Now as the number of solutions is infinite so it can be claimed that there are solutions which are infinitely large, since all the solutions belong to the set of natural numbers.
And then as all the solutions must divide this integer $A^{\phi(x)} – 1$ , this integer must be infinitely large which will be a contradiction to our assumption.
But I am unable to find such finite particular integer A which will do the work.
Please help me to know whether it is possible to find such A? If yes,then how?
And if no then how to solve the problem?
Best Answer
Yes, your idea can be made to work. Here is an argument. Assume that there are infinitely many solutions. One needs to get a contradiction. Note that the prime factors $p$ in $x$ cannot exceed $n+1$, otherwise $\phi(x)\geq \phi(p)=p-1>n$, showing that $x$ is not a solution. It suffices now to choose $A$ to be any prime number greater than $n+1$. Then $A$ is relatively prime to all the infinitely many solutions $x$. This gives a contradiction by the Euler's theorem as you mentioned. QED
Alternatively, a high-brow argument is to apply the following result (see reference herein): $$\phi(n)>\frac n{e^{\gamma}\log\log n+\frac 3{\log\log n}},~n>2,$$ where $\gamma$ is the Euler constant. The result follows, since the right hand side of the inequality goes to $\infty$ as $n$ goes to $\infty$.

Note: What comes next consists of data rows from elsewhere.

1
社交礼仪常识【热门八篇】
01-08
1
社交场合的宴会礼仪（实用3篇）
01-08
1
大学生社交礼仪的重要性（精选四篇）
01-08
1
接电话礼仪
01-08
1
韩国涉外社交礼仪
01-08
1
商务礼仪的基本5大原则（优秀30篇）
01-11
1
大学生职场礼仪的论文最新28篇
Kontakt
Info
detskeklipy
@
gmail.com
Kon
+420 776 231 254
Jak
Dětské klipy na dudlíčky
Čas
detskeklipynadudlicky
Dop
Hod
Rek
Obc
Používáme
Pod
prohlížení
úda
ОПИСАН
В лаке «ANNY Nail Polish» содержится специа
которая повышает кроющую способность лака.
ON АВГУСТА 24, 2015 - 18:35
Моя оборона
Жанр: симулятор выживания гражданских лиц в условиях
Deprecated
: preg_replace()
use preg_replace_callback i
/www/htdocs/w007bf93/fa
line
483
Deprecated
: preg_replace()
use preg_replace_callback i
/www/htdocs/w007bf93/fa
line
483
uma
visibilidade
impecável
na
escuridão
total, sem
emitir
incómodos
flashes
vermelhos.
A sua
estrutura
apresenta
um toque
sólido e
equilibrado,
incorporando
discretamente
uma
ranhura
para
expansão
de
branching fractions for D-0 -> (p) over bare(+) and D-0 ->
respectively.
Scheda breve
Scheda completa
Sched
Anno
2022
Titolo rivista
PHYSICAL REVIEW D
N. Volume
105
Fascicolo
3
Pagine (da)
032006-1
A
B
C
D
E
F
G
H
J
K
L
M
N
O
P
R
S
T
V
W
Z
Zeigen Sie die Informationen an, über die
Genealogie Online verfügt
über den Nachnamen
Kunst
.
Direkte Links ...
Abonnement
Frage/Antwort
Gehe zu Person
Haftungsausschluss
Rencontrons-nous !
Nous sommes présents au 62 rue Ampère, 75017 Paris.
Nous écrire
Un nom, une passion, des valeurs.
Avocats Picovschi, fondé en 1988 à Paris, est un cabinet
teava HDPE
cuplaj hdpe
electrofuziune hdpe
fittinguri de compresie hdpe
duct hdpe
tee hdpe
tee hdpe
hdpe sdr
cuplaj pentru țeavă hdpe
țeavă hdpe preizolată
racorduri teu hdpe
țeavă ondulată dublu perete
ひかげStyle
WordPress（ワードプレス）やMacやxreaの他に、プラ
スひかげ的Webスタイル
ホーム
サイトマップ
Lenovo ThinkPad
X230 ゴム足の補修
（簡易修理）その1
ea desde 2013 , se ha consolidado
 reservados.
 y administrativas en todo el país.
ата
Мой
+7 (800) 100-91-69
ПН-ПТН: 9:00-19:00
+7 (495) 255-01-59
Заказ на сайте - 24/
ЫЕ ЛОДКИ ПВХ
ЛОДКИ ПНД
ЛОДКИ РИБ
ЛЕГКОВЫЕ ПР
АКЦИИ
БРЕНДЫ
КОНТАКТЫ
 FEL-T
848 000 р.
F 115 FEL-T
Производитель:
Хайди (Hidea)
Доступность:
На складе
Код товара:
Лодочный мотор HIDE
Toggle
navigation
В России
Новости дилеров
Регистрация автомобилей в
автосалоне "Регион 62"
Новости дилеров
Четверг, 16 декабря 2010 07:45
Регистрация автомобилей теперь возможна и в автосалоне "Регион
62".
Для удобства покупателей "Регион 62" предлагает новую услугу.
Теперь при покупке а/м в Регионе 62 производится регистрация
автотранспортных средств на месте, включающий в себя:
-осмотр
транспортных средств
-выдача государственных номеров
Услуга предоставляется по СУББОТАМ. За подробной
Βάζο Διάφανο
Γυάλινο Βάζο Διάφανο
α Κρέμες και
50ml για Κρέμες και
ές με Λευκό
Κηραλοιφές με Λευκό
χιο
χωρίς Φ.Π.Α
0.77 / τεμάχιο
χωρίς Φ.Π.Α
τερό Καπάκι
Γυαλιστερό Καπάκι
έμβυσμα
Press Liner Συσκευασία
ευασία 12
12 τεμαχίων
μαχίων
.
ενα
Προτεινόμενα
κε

Yet another proof: Just a sketch. As above the prime factors $p$ of $x$ cannot exceed $n+1$. By trivial estimate, the number of distinct prime factors of $x$ cannot exceed $\lfloor\log_2 n\rfloor+2$. Furthermore the exponent of a prime power cannot exceed $\lfloor\log_2 n\rfloor+1$. This shows that there are only finitely possibilities for $x$ with $\phi(x)=n$.